La raison me la fait malgré vous, malgré moi[1].
Si je vous en croyois, si je voulois m’en croire,
Nous pourrions vivre heureux, mais avec moins de gloire.
Épousez Domitie : il ne m’importe plus
Qui vous enrichissiez d’un si noble refus[2].

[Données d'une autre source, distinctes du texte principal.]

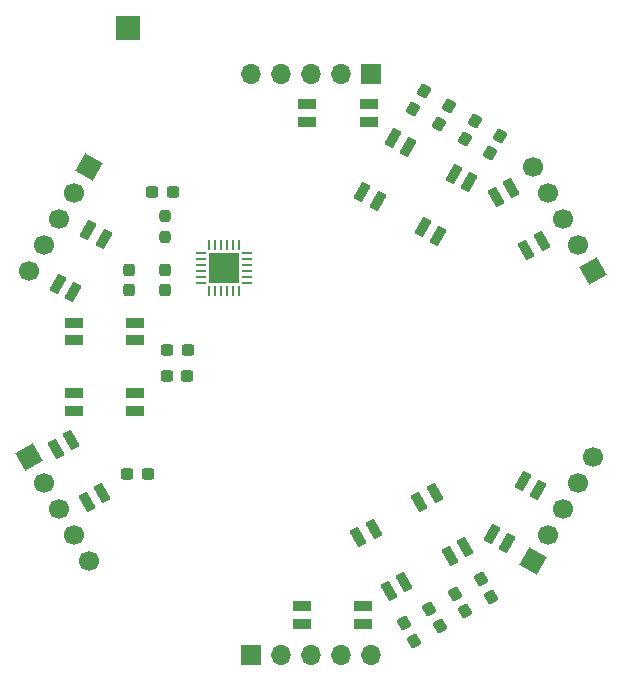
<source format=gbr>
%TF.GenerationSoftware,KiCad,Pcbnew,8.0.8*%
%TF.CreationDate,2025-04-07T12:59:42-04:00*%
%TF.ProjectId,pcb_tile_game_tile_aaa,7063625f-7469-46c6-955f-67616d655f74,1.0*%
%TF.SameCoordinates,Original*%
%TF.FileFunction,Soldermask,Top*%
%TF.FilePolarity,Negative*%
%FSLAX46Y46*%
G04 Gerber Fmt 4.6, Leading zero omitted, Abs format (unit mm)*
G04 Created by KiCad (PCBNEW 8.0.8) date 2025-04-07 12:59:42*
%MOMM*%
%LPD*%
G01*
G04 APERTURE LIST*
G04 Aperture macros list*
%AMRoundRect*
0 Rectangle with rounded corners*
0 $1 Rounding radius*
0 $2 $3 $4 $5 $6 $7 $8 $9 X,Y pos of 4 corners*
0 Add a 4 corners polygon primitive as box body*
4,1,4,$2,$3,$4,$5,$6,$7,$8,$9,$2,$3,0*
0 Add four circle primitives for the rounded corners*
1,1,$1+$1,$2,$3*
1,1,$1+$1,$4,$5*
1,1,$1+$1,$6,$7*
1,1,$1+$1,$8,$9*
0 Add four rect primitives between the rounded corners*
20,1,$1+$1,$2,$3,$4,$5,0*
20,1,$1+$1,$4,$5,$6,$7,0*
20,1,$1+$1,$6,$7,$8,$9,0*
20,1,$1+$1,$8,$9,$2,$3,0*%
%AMHorizOval*
0 Thick line with rounded ends*
0 $1 width*
0 $2 $3 position (X,Y) of the first rounded end (center of the circle)*
0 $4 $5 position (X,Y) of the second rounded end (center of the circle)*
0 Add line between two ends*
20,1,$1,$2,$3,$4,$5,0*
0 Add two circle primitives to create the rounded ends*
1,1,$1,$2,$3*
1,1,$1,$4,$5*%
%AMRotRect*
0 Rectangle, with rotation*
0 The origin of the aperture is its center*
0 $1 length*
0 $2 width*
0 $3 Rotation angle, in degrees counterclockwise*
0 Add horizontal line*
21,1,$1,$2,0,0,$3*%
G04 Aperture macros list end*
%ADD10RoundRect,0.237500X-0.055681X0.378558X-0.355681X-0.141058X0.055681X-0.378558X0.355681X0.141058X0*%
%ADD11RoundRect,0.237500X0.300000X0.237500X-0.300000X0.237500X-0.300000X-0.237500X0.300000X-0.237500X0*%
%ADD12R,1.700000X1.700000*%
%ADD13O,1.700000X1.700000*%
%ADD14RoundRect,0.237500X-0.237500X0.250000X-0.237500X-0.250000X0.237500X-0.250000X0.237500X0.250000X0*%
%ADD15RoundRect,0.237500X0.355681X-0.141058X0.055681X0.378558X-0.355681X0.141058X-0.055681X-0.378558X0*%
%ADD16RoundRect,0.237500X0.237500X-0.300000X0.237500X0.300000X-0.237500X0.300000X-0.237500X-0.300000X0*%
%ADD17RotRect,1.700000X1.700000X150.000000*%
%ADD18HorizOval,1.700000X0.000000X0.000000X0.000000X0.000000X0*%
%ADD19RotRect,1.700000X1.700000X330.000000*%
%ADD20HorizOval,1.700000X0.000000X0.000000X0.000000X0.000000X0*%
%ADD21RotRect,1.700000X1.700000X210.000000*%
%ADD22HorizOval,1.700000X0.000000X0.000000X0.000000X0.000000X0*%
%ADD23RotRect,1.700000X1.700000X30.000000*%
%ADD24HorizOval,1.700000X0.000000X0.000000X0.000000X0.000000X0*%
%ADD25R,2.000000X2.000000*%
%ADD26RoundRect,0.062500X-0.350000X-0.062500X0.350000X-0.062500X0.350000X0.062500X-0.350000X0.062500X0*%
%ADD27RoundRect,0.062500X-0.062500X-0.350000X0.062500X-0.350000X0.062500X0.350000X-0.062500X0.350000X0*%
%ADD28R,2.600000X2.600000*%
%ADD29RoundRect,0.082000X-0.643056X-0.457806X-0.074944X-0.785806X0.643056X0.457806X0.074944X0.785806X0*%
%ADD30RoundRect,0.082000X-0.718000X0.328000X-0.718000X-0.328000X0.718000X-0.328000X0.718000X0.328000X0*%
%ADD31RoundRect,0.082000X0.643056X0.457806X0.074944X0.785806X-0.643056X-0.457806X-0.074944X-0.785806X0*%
%ADD32RoundRect,0.082000X0.074944X-0.785806X0.643056X-0.457806X-0.074944X0.785806X-0.643056X0.457806X0*%
%ADD33RoundRect,0.082000X-0.074944X0.785806X-0.643056X0.457806X0.074944X-0.785806X0.643056X-0.457806X0*%
G04 APERTURE END LIST*
D10*
%TO.C,C2*%
X153956313Y-59403053D03*
X153093813Y-60896947D03*
%TD*%
D11*
%TO.C,C11*%
X129660000Y-78800000D03*
X127935000Y-78800002D03*
%TD*%
D10*
%TO.C,C3*%
X151791250Y-58153053D03*
X150928750Y-59646947D03*
%TD*%
D12*
%TO.C,J2*%
X134980000Y-104600000D03*
D13*
X137520000Y-104600000D03*
X140060000Y-104600000D03*
X142600000Y-104600000D03*
X145140000Y-104600000D03*
%TD*%
D14*
%TO.C,R1*%
X127710000Y-67437500D03*
X127710000Y-69262500D03*
%TD*%
D15*
%TO.C,C8*%
X155317532Y-99688621D03*
X154455032Y-98194727D03*
%TD*%
D16*
%TO.C,C14*%
X127710000Y-73712500D03*
X127710000Y-71987500D03*
%TD*%
D15*
%TO.C,C6*%
X150987405Y-102188621D03*
X150124905Y-100694727D03*
%TD*%
D17*
%TO.C,J3*%
X158920000Y-96689409D03*
D18*
X160190000Y-94489704D03*
X161460000Y-92290000D03*
X162730000Y-90090295D03*
X164000000Y-87890591D03*
%TD*%
D11*
%TO.C,C12*%
X128385000Y-65400002D03*
X126660000Y-65400000D03*
%TD*%
%TO.C,C10*%
X129622500Y-81000000D03*
X127897500Y-81000000D03*
%TD*%
D19*
%TO.C,J6*%
X121300000Y-63300591D03*
D20*
X120030000Y-65500296D03*
X118760000Y-67700000D03*
X117490000Y-69899705D03*
X116220000Y-72099409D03*
%TD*%
D15*
%TO.C,C5*%
X148822341Y-103438621D03*
X147959841Y-101944727D03*
%TD*%
D10*
%TO.C,C1*%
X156121377Y-60653053D03*
X155258877Y-62146947D03*
%TD*%
D21*
%TO.C,J4*%
X163963349Y-72075928D03*
D22*
X162693349Y-69876223D03*
X161423349Y-67676519D03*
X160153349Y-65476814D03*
X158883349Y-63277110D03*
%TD*%
D15*
%TO.C,C7*%
X153152468Y-100938621D03*
X152289968Y-99444727D03*
%TD*%
D23*
%TO.C,J1*%
X116220000Y-87900591D03*
D24*
X117490000Y-90100296D03*
X118760000Y-92300000D03*
X120030000Y-94499705D03*
X121300000Y-96699409D03*
%TD*%
D10*
%TO.C,C4*%
X149626186Y-56903053D03*
X148763686Y-58396947D03*
%TD*%
D12*
%TO.C,J5*%
X145140000Y-55400000D03*
D13*
X142600000Y-55400000D03*
X140060000Y-55400000D03*
X137520000Y-55400000D03*
X134980000Y-55400000D03*
%TD*%
D25*
%TO.C,TP1*%
X124560000Y-51500000D03*
%TD*%
D26*
%TO.C,U2*%
X130772500Y-70600000D03*
X130772500Y-71100000D03*
X130772500Y-71600000D03*
X130772500Y-72100000D03*
X130772500Y-72600000D03*
X130772500Y-73100000D03*
D27*
X131460000Y-73787500D03*
X131960000Y-73787500D03*
X132460000Y-73787500D03*
X132960000Y-73787500D03*
X133460000Y-73787500D03*
X133960000Y-73787500D03*
D26*
X134647500Y-73100000D03*
X134647500Y-72600000D03*
X134647500Y-72100000D03*
X134647500Y-71600000D03*
X134647500Y-71100000D03*
X134647500Y-70600000D03*
D27*
X133960000Y-69912500D03*
X133460000Y-69912500D03*
X132960000Y-69912500D03*
X132460000Y-69912500D03*
X131960000Y-69912500D03*
X131460000Y-69912500D03*
D28*
X132710000Y-71850000D03*
%TD*%
D16*
%TO.C,C13*%
X124710000Y-73712500D03*
X124710000Y-71987500D03*
%TD*%
D11*
%TO.C,C9*%
X126260000Y-89300000D03*
X124535000Y-89300000D03*
%TD*%
D29*
%TO.C,LED2*%
X152187531Y-63866674D03*
X153486570Y-64616674D03*
X150886570Y-69120006D03*
X149587531Y-68370006D03*
%TD*%
D30*
%TO.C,LED10*%
X125210000Y-82430000D03*
X125210000Y-83930000D03*
X120010000Y-83930000D03*
X120010000Y-82430000D03*
%TD*%
D31*
%TO.C,LED8*%
X156723621Y-95124038D03*
X155424583Y-94374036D03*
X158024583Y-89870705D03*
X159323621Y-90620704D03*
%TD*%
D32*
%TO.C,LED1*%
X155717529Y-65845875D03*
X157016568Y-65095875D03*
X159616568Y-69599207D03*
X158317529Y-70349207D03*
%TD*%
D29*
%TO.C,LED3*%
X147034679Y-60891674D03*
X148333718Y-61641674D03*
X145733718Y-66145006D03*
X144434679Y-65395006D03*
%TD*%
D30*
%TO.C,LED5*%
X144527150Y-100492468D03*
X144527150Y-101992468D03*
X139327150Y-101992468D03*
X139327151Y-100492467D03*
%TD*%
D29*
%TO.C,LED12*%
X121250961Y-68670000D03*
X122550000Y-69420000D03*
X119950000Y-73923332D03*
X118650961Y-73173332D03*
%TD*%
D33*
%TO.C,LED6*%
X148006187Y-98425000D03*
X146707148Y-99175000D03*
X144107148Y-94671668D03*
X145406187Y-93921668D03*
%TD*%
%TO.C,LED9*%
X122410000Y-90940000D03*
X121110961Y-91690000D03*
X118510961Y-87186668D03*
X119810000Y-86436668D03*
%TD*%
D30*
%TO.C,LED4*%
X144970096Y-57967636D03*
X144970096Y-59467636D03*
X139770096Y-59467636D03*
X139770096Y-57967636D03*
%TD*%
D33*
%TO.C,LED7*%
X153159039Y-95450000D03*
X151860000Y-96200000D03*
X149260000Y-91696668D03*
X150559039Y-90946668D03*
%TD*%
D30*
%TO.C,LED11*%
X125210000Y-76490000D03*
X125210000Y-77990000D03*
X120010000Y-77990000D03*
X120010000Y-76490000D03*
%TD*%
M02*

</source>
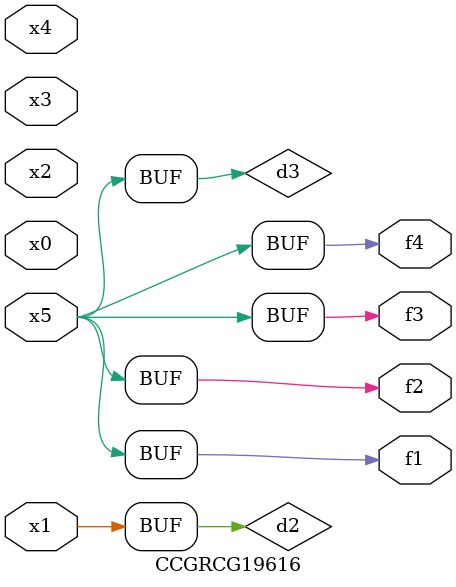
<source format=v>
module CCGRCG19616(
	input x0, x1, x2, x3, x4, x5,
	output f1, f2, f3, f4
);

	wire d1, d2, d3;

	not (d1, x5);
	or (d2, x1);
	xnor (d3, d1);
	assign f1 = d3;
	assign f2 = d3;
	assign f3 = d3;
	assign f4 = d3;
endmodule

</source>
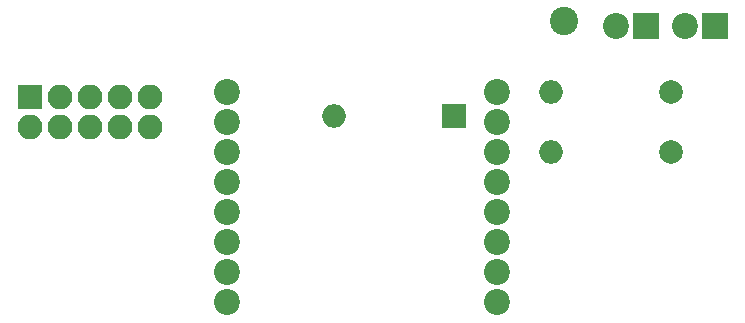
<source format=gbr>
G04 #@! TF.FileFunction,Soldermask,Top*
%FSLAX46Y46*%
G04 Gerber Fmt 4.6, Leading zero omitted, Abs format (unit mm)*
G04 Created by KiCad (PCBNEW 4.0.2+dfsg1-stable) date mié 25 sep 2019 12:34:31 CEST*
%MOMM*%
G01*
G04 APERTURE LIST*
%ADD10C,0.100000*%
%ADD11R,2.200000X2.200000*%
%ADD12C,2.200000*%
%ADD13R,2.000000X2.000000*%
%ADD14O,2.000000X2.000000*%
%ADD15C,2.398980*%
%ADD16R,2.100000X2.100000*%
%ADD17O,2.100000X2.100000*%
%ADD18C,2.000000*%
G04 APERTURE END LIST*
D10*
D11*
X108712000Y-45821600D03*
D12*
X106172000Y-45821600D03*
D11*
X102920800Y-45821600D03*
D12*
X100380800Y-45821600D03*
D13*
X86639400Y-53416200D03*
D14*
X76479400Y-53416200D03*
D15*
X95961200Y-45415200D03*
D16*
X50761900Y-51816000D03*
D17*
X50761900Y-54356000D03*
X53301900Y-51816000D03*
X53301900Y-54356000D03*
X55841900Y-51816000D03*
X55841900Y-54356000D03*
X58381900Y-51816000D03*
X58381900Y-54356000D03*
X60921900Y-51816000D03*
X60921900Y-54356000D03*
D18*
X105054400Y-56515000D03*
D14*
X94894400Y-56515000D03*
D18*
X104990900Y-51435000D03*
D14*
X94830900Y-51435000D03*
D12*
X67398900Y-51435000D03*
X67398900Y-53975000D03*
X67398900Y-56515000D03*
X67398900Y-59055000D03*
X67398900Y-61595000D03*
X67398900Y-64135000D03*
X67398900Y-66675000D03*
X67398900Y-69215000D03*
X90258900Y-69215000D03*
X90258900Y-66675000D03*
X90258900Y-64135000D03*
X90258900Y-61595000D03*
X90258900Y-59055000D03*
X90258900Y-56515000D03*
X90258900Y-53975000D03*
X90258900Y-51435000D03*
M02*

</source>
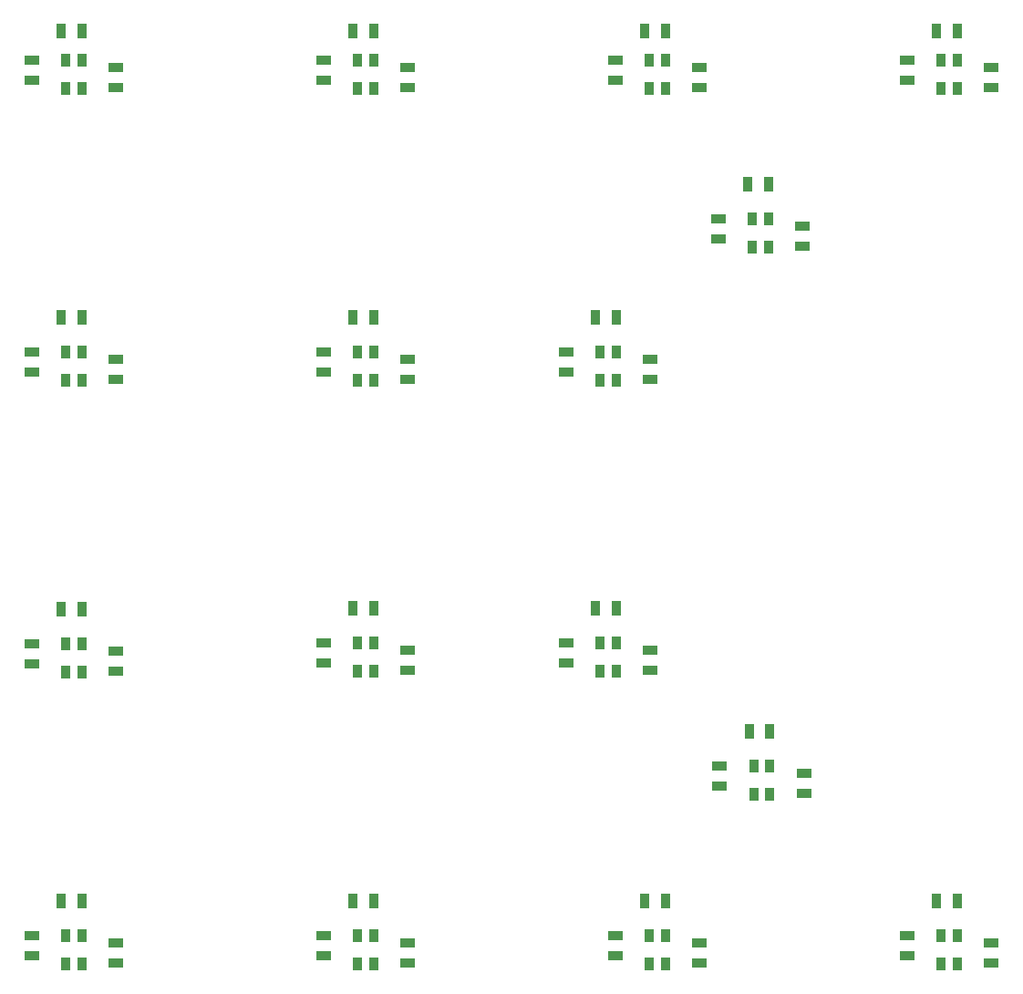
<source format=gbp>
G04*
G04 #@! TF.GenerationSoftware,Altium Limited,Altium Designer,20.1.11 (218)*
G04*
G04 Layer_Color=128*
%FSAX25Y25*%
%MOIN*%
G70*
G04*
G04 #@! TF.SameCoordinates,36D762F2-7D11-4B17-9C95-3B267CE7B041*
G04*
G04*
G04 #@! TF.FilePolarity,Positive*
G04*
G01*
G75*
%ADD16R,0.03543X0.04724*%
%ADD17R,0.05433X0.03622*%
%ADD19R,0.03622X0.05433*%
D16*
X0352096Y-0349783D02*
D03*
X0357904D02*
D03*
X0352096Y-0360216D02*
D03*
X0357904D02*
D03*
X0245430Y-0349783D02*
D03*
X0251237D02*
D03*
X0245430Y-0360216D02*
D03*
X0251237D02*
D03*
X0138763Y-0349783D02*
D03*
X0144570D02*
D03*
X0138763Y-0360216D02*
D03*
X0144570D02*
D03*
X0283596Y-0287784D02*
D03*
X0289404D02*
D03*
X0283596Y-0298217D02*
D03*
X0289404D02*
D03*
X0032096Y-0349783D02*
D03*
X0037903D02*
D03*
X0032096Y-0360216D02*
D03*
X0037903D02*
D03*
X0227430Y-0242753D02*
D03*
X0233237D02*
D03*
X0227430Y-0253186D02*
D03*
X0233237D02*
D03*
X0138763Y-0242753D02*
D03*
X0144570D02*
D03*
X0138763Y-0253186D02*
D03*
X0144570D02*
D03*
X0032096Y-0243117D02*
D03*
X0037903D02*
D03*
X0032096Y-0253550D02*
D03*
X0037903D02*
D03*
X0283097Y-0087783D02*
D03*
X0288903D02*
D03*
X0283097Y-0098216D02*
D03*
X0288903D02*
D03*
X0227430Y-0136450D02*
D03*
X0233237D02*
D03*
X0227430Y-0146883D02*
D03*
X0233237D02*
D03*
X0138763Y-0136450D02*
D03*
X0144570D02*
D03*
X0138763Y-0146883D02*
D03*
X0144570D02*
D03*
X0032096Y-0136450D02*
D03*
X0037903D02*
D03*
X0032096Y-0146883D02*
D03*
X0037903D02*
D03*
X0352097Y-0029783D02*
D03*
X0357904D02*
D03*
X0352097Y-0040217D02*
D03*
X0357904D02*
D03*
X0245430Y-0029783D02*
D03*
X0251237D02*
D03*
X0245430Y-0040217D02*
D03*
X0251237D02*
D03*
X0138763Y-0029783D02*
D03*
X0144570D02*
D03*
X0138763Y-0040217D02*
D03*
X0144570D02*
D03*
X0032096Y-0029783D02*
D03*
X0037903D02*
D03*
X0032096Y-0040217D02*
D03*
X0037903D02*
D03*
D17*
X0271096Y-0287784D02*
D03*
Y-0295303D02*
D03*
X0301904Y-0290480D02*
D03*
Y-0298000D02*
D03*
X0245737Y-0245450D02*
D03*
Y-0252969D02*
D03*
X0157070Y-0139147D02*
D03*
Y-0146667D02*
D03*
X0245737Y-0139147D02*
D03*
Y-0146667D02*
D03*
X0214930Y-0136450D02*
D03*
Y-0143970D02*
D03*
X0126263Y-0136450D02*
D03*
Y-0143970D02*
D03*
X0232930Y-0029783D02*
D03*
Y-0037303D02*
D03*
X0263737Y-0032480D02*
D03*
Y-0040000D02*
D03*
X0370404Y-0032480D02*
D03*
Y-0040000D02*
D03*
X0339596Y-0029783D02*
D03*
Y-0037303D02*
D03*
X0019596Y-0029783D02*
D03*
Y-0037303D02*
D03*
X0050403Y-0032480D02*
D03*
Y-0040000D02*
D03*
X0126263Y-0029783D02*
D03*
Y-0037303D02*
D03*
X0157070Y-0032480D02*
D03*
Y-0040000D02*
D03*
X0019596Y-0136450D02*
D03*
Y-0143970D02*
D03*
X0050403Y-0139147D02*
D03*
Y-0146667D02*
D03*
X0157070Y-0245450D02*
D03*
Y-0252969D02*
D03*
X0126263Y-0242753D02*
D03*
Y-0250272D02*
D03*
X0214930Y-0242753D02*
D03*
Y-0250272D02*
D03*
X0339596Y-0349783D02*
D03*
Y-0357303D02*
D03*
X0370404Y-0352480D02*
D03*
Y-0360000D02*
D03*
X0301403Y-0090480D02*
D03*
Y-0098000D02*
D03*
X0270596Y-0087783D02*
D03*
Y-0095303D02*
D03*
X0126263Y-0349783D02*
D03*
Y-0357303D02*
D03*
X0263737Y-0352480D02*
D03*
Y-0360000D02*
D03*
X0232930Y-0349783D02*
D03*
Y-0357303D02*
D03*
X0157070Y-0352480D02*
D03*
Y-0360000D02*
D03*
X0019596Y-0243117D02*
D03*
Y-0250637D02*
D03*
X0050403Y-0245814D02*
D03*
Y-0253333D02*
D03*
Y-0360000D02*
D03*
Y-0352480D02*
D03*
X0019596Y-0357303D02*
D03*
Y-0349783D02*
D03*
D19*
X0350384Y-0019284D02*
D03*
X0357904D02*
D03*
X0243717D02*
D03*
X0251237D02*
D03*
X0137050D02*
D03*
X0144570D02*
D03*
X0030384D02*
D03*
X0037903D02*
D03*
X0233237Y-0123950D02*
D03*
X0225717D02*
D03*
X0144570D02*
D03*
X0137050D02*
D03*
X0037903D02*
D03*
X0030384D02*
D03*
X0144570Y-0230253D02*
D03*
X0137050D02*
D03*
X0233237D02*
D03*
X0225717D02*
D03*
X0357904Y-0337283D02*
D03*
X0350384D02*
D03*
X0288903Y-0075283D02*
D03*
X0281384D02*
D03*
X0289404Y-0275284D02*
D03*
X0281884D02*
D03*
X0251237Y-0337283D02*
D03*
X0243717D02*
D03*
X0144570D02*
D03*
X0137050D02*
D03*
X0037903Y-0230617D02*
D03*
X0030384D02*
D03*
Y-0337283D02*
D03*
X0037903D02*
D03*
M02*

</source>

C’est à force d’amour que je m’arrache au vôtre ;
Et je serois à vous, si j’aimois comme une autre[3].
Adieu, Seigneur : je pars.
Ah ! Madame, arrêtez.
Est-ce là donc pour moi l’effet de vos bontés,
Madame ? Est-ce le prix de vous avoir servie ?
J’assure votre gloire, et vous m’ôtez la vie.
Ne vous alarmez point : quoi que la Reine ait dit,
Domitie est à vous, si j’ai quelque crédit.
Madame, en ce refus un tel amour éclate,
Que j’aurois pour vous l’âme au dernier point ingrate,
Et mériterois mal ce qu’on a fait pour moi,
Si je portois ailleurs la main que je vous doi.
Tout est à vous : l’amour, l’honneur, Rome l’ordonne.
Un si noble refus n’enrichira personne,
J’en jure par l’espoir qui nous fut le plus doux :
Tout est à vous, Madame, et ne sera qu’à vous ;
Et ce que mon amour doit à l’excès du vôtre
Ne deviendra jamais le partage d’une autre[4].